Saturday, April 20, 2013

Kaizen Was Here (Part 2 of 4)

Continuing to think about "The Medium is the Message"

(Wiki, modified)

A recent experience confirmed in my mind what the Communications Department has been saying for a long time:
"The Medium is the Message"
The way that information is presented has a strong effect on how we view it, feel about it, remember it, and use it.

So here is my question:

What message are we sending our students?

Who's important in this room?

"Save your drawings for art"!????? Heaven forbid a student expresses creativity outside of art class! Nick, thanks for the beautiful image: "I'm a robot." I'm reminded of Ted Nelson:

"Material is dumped on the students and their responses calibrated; their interaction and involvements with the material is not encouraged nor taken into consideration, but their dutifulness of response is carefully monitored."
No More Teachers' Dirty Looks
Theodor Nelson, 1974


How well does this represent what you've learned about <insert any subject here>? What level of engagement was required to prepare for this type of exam?

These all-too-familiar images are a result of choosing the "easy solutions" to a problem that has plagued education throughout human history: "How do we scale this? How do we teach 50 people to be <insert a field here> with one teacher?"  Rigid classrooms built around the "Sage on the Stage", multiple-choice exams, and Scantrons are VERY convenient for the teacher/administration, not so great for the learner.

Welcome to the degree factory.

One Size Does NOT Fit All

The idea behind industrialism is that we can streamline a process to produce a large quantity of the same product. As students hoping to find a place in the world after graduation we spend our time in the factory attempting anything we can to come out different than everyone else. The very idea behind our efforts is to break out of the manufacturing model. That's the basic question asked in most job interviews: "What makes you uniquely suited for this position?" We want to have a good answer.

(Let me be careful here, this is an example. The true goal of education is much more than job placement)

What I've learned From Social Media:

Good or bad, we are enthralled with social media. Facebook, Twitter, LinkedIn, Vimeo, YouTube, Flickr, and Pinterest have permeated our lives. My theory to explain this is simple:


The overarching message of Social Media is that people care about me and what I have to say. I am NOT a number without identity, lost in the masses. I'm a member of a community that is concerned with what's happening in my life. My thoughts are important to someone.
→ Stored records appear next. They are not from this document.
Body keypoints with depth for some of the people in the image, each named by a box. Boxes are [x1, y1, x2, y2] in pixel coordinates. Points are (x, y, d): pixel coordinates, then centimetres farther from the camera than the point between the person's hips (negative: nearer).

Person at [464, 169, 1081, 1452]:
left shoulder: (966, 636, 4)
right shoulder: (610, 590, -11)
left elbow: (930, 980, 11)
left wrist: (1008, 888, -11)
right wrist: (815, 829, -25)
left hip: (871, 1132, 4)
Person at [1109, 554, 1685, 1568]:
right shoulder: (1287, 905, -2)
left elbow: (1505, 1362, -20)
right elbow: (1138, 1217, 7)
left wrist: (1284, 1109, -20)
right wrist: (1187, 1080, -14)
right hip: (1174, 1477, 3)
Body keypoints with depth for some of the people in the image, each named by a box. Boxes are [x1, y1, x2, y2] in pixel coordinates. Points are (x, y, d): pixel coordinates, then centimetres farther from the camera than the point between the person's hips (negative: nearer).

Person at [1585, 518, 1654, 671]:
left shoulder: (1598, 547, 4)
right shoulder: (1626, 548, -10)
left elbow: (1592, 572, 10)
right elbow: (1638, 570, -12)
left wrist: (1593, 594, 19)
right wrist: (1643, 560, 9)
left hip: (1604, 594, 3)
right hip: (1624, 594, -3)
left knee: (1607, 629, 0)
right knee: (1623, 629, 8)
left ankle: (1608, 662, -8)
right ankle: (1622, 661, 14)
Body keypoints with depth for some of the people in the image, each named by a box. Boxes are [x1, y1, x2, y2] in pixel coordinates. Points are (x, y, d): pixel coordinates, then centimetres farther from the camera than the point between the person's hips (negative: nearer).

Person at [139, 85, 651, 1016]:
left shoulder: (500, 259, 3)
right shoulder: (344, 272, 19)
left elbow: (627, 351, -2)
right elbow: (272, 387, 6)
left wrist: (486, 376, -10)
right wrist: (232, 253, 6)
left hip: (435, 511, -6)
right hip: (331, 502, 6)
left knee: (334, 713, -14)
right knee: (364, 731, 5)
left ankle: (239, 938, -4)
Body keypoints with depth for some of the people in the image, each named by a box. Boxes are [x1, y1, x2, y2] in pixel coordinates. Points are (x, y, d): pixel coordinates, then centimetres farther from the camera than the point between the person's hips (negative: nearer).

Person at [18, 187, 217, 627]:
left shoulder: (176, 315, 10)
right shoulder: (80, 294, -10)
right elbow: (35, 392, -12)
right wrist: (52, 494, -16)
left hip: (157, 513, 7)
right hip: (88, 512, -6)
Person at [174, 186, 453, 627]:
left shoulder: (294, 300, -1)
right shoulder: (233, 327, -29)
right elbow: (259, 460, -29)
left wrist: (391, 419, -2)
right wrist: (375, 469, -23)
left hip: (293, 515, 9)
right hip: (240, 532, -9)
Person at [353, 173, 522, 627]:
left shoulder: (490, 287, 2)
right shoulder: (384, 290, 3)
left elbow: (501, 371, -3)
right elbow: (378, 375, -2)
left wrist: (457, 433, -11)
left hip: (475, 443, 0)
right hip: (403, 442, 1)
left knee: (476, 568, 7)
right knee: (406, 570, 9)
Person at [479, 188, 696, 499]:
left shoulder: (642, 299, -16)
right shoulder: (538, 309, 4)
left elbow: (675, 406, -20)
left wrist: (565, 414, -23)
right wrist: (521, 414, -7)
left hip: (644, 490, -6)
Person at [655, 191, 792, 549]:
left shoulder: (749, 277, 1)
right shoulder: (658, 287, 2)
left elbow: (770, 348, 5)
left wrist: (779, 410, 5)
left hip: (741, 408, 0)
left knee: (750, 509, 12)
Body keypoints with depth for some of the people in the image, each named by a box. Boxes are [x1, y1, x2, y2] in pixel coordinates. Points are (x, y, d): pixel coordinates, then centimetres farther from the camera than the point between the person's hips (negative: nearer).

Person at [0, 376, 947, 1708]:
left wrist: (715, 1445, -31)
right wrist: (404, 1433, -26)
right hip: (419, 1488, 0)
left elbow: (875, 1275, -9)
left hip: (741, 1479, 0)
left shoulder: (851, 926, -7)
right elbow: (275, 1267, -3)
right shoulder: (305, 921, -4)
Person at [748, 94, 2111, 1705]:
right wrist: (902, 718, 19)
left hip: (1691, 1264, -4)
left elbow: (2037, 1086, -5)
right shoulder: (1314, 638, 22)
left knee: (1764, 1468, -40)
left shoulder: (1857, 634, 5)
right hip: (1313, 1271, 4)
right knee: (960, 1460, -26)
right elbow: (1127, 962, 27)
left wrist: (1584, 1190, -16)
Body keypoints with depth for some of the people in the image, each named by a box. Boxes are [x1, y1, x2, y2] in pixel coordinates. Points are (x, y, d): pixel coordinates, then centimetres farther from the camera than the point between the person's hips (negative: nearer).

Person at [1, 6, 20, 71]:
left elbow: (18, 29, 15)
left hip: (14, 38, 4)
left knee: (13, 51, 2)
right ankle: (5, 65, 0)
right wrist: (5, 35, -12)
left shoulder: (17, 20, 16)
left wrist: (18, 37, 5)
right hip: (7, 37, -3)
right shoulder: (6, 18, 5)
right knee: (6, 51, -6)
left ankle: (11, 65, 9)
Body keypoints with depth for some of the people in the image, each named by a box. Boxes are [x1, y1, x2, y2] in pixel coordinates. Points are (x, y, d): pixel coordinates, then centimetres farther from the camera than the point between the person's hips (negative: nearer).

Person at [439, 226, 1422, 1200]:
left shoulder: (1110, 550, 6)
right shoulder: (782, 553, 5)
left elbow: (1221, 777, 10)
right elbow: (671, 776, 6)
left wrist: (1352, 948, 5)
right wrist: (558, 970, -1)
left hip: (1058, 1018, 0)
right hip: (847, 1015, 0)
For the last century our educational system has been built around a factory model. Input people and some (unfortunately limited) resources and out come "educated" graduates. For the most part we've been OK with this, having never experienced anything else.

Social media is awakening a higher value in uniqueness and individuality. We won't be tolerating the faceless and almost anonymous educational experience much longer. I hope the institutions of learning can prepare for it.

The Rigid System

I've already expounded on the idea of customizing education, and letting students take the role of designer. Education needs to move from a "factory" towards a "custom shop" mentality.

Improving education requires flexibility. Our current system is rigid. We give rigid lectures with little to no interaction on the part of the students. We assign rigid textbooks that are arranged according to the authors' view of the "best way" to learn a subject. And we march through the book in a linear fashion, moving down the assembly line. We give rigid homework assignments that have one right answer forcing students to figure out what someone else has done, rather than creating something new.

These rigid "material delivery systems" do not permit much exploration, learning at different paces, or different interests.

The message is clear:
Do it our way.

On the one hand, we need systemic change in our approach to learning. On the other, some fairly small changes can have a large impact. I'm reminded of the idea behind dimples on a golf ball. The dimples make small changes to the airflow around the ball, leading to HUGE improvements in drag. Sometimes changing the ball is the answer. Other times we can make intelligent small changes that give dramatic results.

The Medium is the Message

The examples above certainly streamline the process of teaching, allowing us to offer the same education to a large number of students. The problem is that these edifices also communicate a subtle, but deafening, message. The result: lack of creativity, exploration, and individual thinking on the part of the learners. We tell students that the ideals are important and then crank them through a system that penalizes or discourages these 21st Century Aptitudes.

Presented in the following posts are some thoughts I've had recently about small changes we can make that could have a far-reaching impact on our students. They are just some examples of the important idea:

We have the technology to redesign our educational media, completely shifting the way learners think/feel about learning. And it's not even that hard to do.